_What is being asked_
Reproduce the listing that follows, line for line.

_Records to use_
-*-

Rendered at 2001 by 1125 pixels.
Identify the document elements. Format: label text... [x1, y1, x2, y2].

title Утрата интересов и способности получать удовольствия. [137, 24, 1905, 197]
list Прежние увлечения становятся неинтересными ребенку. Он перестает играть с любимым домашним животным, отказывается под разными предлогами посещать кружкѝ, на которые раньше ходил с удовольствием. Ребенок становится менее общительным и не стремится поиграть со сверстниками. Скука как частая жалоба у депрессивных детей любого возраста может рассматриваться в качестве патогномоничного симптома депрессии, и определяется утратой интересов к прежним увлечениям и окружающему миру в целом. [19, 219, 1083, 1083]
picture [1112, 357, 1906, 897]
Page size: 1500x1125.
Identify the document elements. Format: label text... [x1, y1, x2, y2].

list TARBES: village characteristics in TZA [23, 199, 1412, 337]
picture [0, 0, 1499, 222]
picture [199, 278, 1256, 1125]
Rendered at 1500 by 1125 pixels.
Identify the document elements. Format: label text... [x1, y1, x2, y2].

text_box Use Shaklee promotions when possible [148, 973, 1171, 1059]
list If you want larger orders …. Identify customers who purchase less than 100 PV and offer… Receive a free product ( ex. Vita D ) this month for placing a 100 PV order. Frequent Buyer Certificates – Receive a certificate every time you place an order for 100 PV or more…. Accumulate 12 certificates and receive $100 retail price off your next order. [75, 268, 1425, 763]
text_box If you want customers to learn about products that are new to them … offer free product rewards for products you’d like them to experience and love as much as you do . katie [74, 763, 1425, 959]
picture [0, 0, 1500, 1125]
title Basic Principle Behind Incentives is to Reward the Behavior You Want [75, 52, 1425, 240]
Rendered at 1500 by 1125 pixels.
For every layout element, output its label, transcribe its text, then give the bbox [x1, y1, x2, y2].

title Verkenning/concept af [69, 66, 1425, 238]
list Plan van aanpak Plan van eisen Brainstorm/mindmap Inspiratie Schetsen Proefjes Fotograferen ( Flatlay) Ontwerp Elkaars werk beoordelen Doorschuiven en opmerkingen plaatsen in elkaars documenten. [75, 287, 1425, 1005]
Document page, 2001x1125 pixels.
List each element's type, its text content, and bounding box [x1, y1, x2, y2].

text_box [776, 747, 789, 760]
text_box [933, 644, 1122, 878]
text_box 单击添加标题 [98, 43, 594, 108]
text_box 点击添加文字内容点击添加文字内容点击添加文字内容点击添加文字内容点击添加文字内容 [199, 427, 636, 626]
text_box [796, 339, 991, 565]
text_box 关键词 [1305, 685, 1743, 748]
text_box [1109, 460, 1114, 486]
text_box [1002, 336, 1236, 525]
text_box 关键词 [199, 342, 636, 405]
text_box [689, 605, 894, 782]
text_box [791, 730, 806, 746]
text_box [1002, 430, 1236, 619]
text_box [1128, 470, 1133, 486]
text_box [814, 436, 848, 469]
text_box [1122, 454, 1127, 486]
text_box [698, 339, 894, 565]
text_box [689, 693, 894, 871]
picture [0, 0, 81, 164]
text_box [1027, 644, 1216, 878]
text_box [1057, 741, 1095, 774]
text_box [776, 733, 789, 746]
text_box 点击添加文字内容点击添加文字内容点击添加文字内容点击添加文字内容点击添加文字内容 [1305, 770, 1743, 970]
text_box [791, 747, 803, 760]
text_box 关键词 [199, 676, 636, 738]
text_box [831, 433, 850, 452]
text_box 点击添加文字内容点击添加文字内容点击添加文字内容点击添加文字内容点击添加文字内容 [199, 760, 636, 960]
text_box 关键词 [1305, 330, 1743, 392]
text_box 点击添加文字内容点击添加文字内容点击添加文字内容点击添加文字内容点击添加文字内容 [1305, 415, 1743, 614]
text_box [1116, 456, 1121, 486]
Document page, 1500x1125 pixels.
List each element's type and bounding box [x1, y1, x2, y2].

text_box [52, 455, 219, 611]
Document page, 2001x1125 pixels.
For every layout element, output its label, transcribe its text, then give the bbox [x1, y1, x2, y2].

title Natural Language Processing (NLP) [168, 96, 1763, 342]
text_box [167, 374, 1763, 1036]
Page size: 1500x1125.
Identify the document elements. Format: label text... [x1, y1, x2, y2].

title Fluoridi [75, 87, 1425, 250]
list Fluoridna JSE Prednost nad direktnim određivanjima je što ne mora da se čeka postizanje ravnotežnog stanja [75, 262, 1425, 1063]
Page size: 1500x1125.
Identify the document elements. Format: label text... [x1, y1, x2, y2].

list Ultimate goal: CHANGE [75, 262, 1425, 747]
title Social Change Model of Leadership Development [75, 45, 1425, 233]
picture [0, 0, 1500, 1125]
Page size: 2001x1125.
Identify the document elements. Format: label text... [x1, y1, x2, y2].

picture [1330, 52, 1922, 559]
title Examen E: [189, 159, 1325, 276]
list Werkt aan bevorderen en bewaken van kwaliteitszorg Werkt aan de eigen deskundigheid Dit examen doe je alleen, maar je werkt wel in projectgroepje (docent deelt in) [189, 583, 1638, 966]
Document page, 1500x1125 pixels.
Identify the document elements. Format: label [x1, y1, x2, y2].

-*-

_Task solution_
Rendered at 2001 by 1125 pixels.
Identify the document elements. Format: label text... [x1, y1, x2, y2].

title Утрата интересов и способности получать удовольствия. [137, 24, 1905, 197]
list Прежние увлечения становятся неинтересными ребенку. Он перестает играть с любимым домашним животным, отказывается под разными предлогами посещать кружкѝ, на которые раньше ходил с удовольствием. Ребенок становится менее общительным и не стремится поиграть со сверстниками. Скука как частая жалоба у депрессивных детей любого возраста может рассматриваться в качестве патогномоничного симптома депрессии, и определяется утратой интересов к прежним увлечениям и окружающему миру в целом. [19, 219, 1083, 1083]
picture [1112, 357, 1906, 897]
Page size: 1500x1125.
Identify the document elements. Format: label text... [x1, y1, x2, y2].

list TARBES: village characteristics in TZA [23, 199, 1412, 337]
picture [0, 0, 1499, 222]
picture [199, 278, 1256, 1125]
Rendered at 1500 by 1125 pixels.
Identify the document elements. Format: label text... [x1, y1, x2, y2].

text_box Use Shaklee promotions when possible [148, 973, 1171, 1059]
list If you want larger orders …. Identify customers who purchase less than 100 PV and offer… Receive a free product ( ex. Vita D ) this month for placing a 100 PV order. Frequent Buyer Certificates – Receive a certificate every time you place an order for 100 PV or more…. Accumulate 12 certificates and receive $100 retail price off your next order. [75, 268, 1425, 763]
text_box If you want customers to learn about products that are new to them … offer free product rewards for products you’d like them to experience and love as much as you do . katie [74, 763, 1425, 959]
picture [0, 0, 1500, 1125]
title Basic Principle Behind Incentives is to Reward the Behavior You Want [75, 52, 1425, 240]
Rendered at 1500 by 1125 pixels.
For every layout element, output its label, transcribe its text, then give the bbox [x1, y1, x2, y2].

title Verkenning/concept af [69, 66, 1425, 238]
list Plan van aanpak Plan van eisen Brainstorm/mindmap Inspiratie Schetsen Proefjes Fotograferen ( Flatlay) Ontwerp Elkaars werk beoordelen Doorschuiven en opmerkingen plaatsen in elkaars documenten. [75, 287, 1425, 1005]
Document page, 2001x1125 pixels.
List each element's type, its text content, and bounding box [x1, y1, x2, y2].

text_box [776, 747, 789, 760]
text_box [933, 644, 1122, 878]
text_box 单击添加标题 [98, 43, 594, 108]
text_box 点击添加文字内容点击添加文字内容点击添加文字内容点击添加文字内容点击添加文字内容 [199, 427, 636, 626]
text_box [796, 339, 991, 565]
text_box 关键词 [1305, 685, 1743, 748]
text_box [1109, 460, 1114, 486]
text_box [1002, 336, 1236, 525]
text_box 关键词 [199, 342, 636, 405]
text_box [689, 605, 894, 782]
text_box [791, 730, 806, 746]
text_box [1002, 430, 1236, 619]
text_box [1128, 470, 1133, 486]
text_box [814, 436, 848, 469]
text_box [1122, 454, 1127, 486]
text_box [698, 339, 894, 565]
text_box [689, 693, 894, 871]
picture [0, 0, 81, 164]
text_box [1027, 644, 1216, 878]
text_box [1057, 741, 1095, 774]
text_box [776, 733, 789, 746]
text_box 点击添加文字内容点击添加文字内容点击添加文字内容点击添加文字内容点击添加文字内容 [1305, 770, 1743, 970]
text_box [791, 747, 803, 760]
text_box 关键词 [199, 676, 636, 738]
text_box [831, 433, 850, 452]
text_box 点击添加文字内容点击添加文字内容点击添加文字内容点击添加文字内容点击添加文字内容 [199, 760, 636, 960]
text_box 关键词 [1305, 330, 1743, 392]
text_box 点击添加文字内容点击添加文字内容点击添加文字内容点击添加文字内容点击添加文字内容 [1305, 415, 1743, 614]
text_box [1116, 456, 1121, 486]
Document page, 1500x1125 pixels.
List each element's type and bounding box [x1, y1, x2, y2].

text_box [52, 455, 219, 611]
Document page, 2001x1125 pixels.
For every layout element, output its label, transcribe its text, then give the bbox [x1, y1, x2, y2].

title Natural Language Processing (NLP) [168, 96, 1763, 342]
text_box [167, 374, 1763, 1036]
Page size: 1500x1125.
Identify the document elements. Format: label text... [x1, y1, x2, y2].

title Fluoridi [75, 87, 1425, 250]
list Fluoridna JSE Prednost nad direktnim određivanjima je što ne mora da se čeka postizanje ravnotežnog stanja [75, 262, 1425, 1063]
Page size: 1500x1125.
Identify the document elements. Format: label text... [x1, y1, x2, y2].

list Ultimate goal: CHANGE [75, 262, 1425, 747]
title Social Change Model of Leadership Development [75, 45, 1425, 233]
picture [0, 0, 1500, 1125]
Page size: 2001x1125.
Identify the document elements. Format: label text... [x1, y1, x2, y2].

picture [1330, 52, 1922, 559]
title Examen E: [189, 159, 1325, 276]
list Werkt aan bevorderen en bewaken van kwaliteitszorg Werkt aan de eigen deskundigheid Dit examen doe je alleen, maar je werkt wel in projectgroepje (docent deelt in) [189, 583, 1638, 966]
Document page, 1500x1125 pixels.
Identify the document elements. Format: label [x1, y1, x2, y2].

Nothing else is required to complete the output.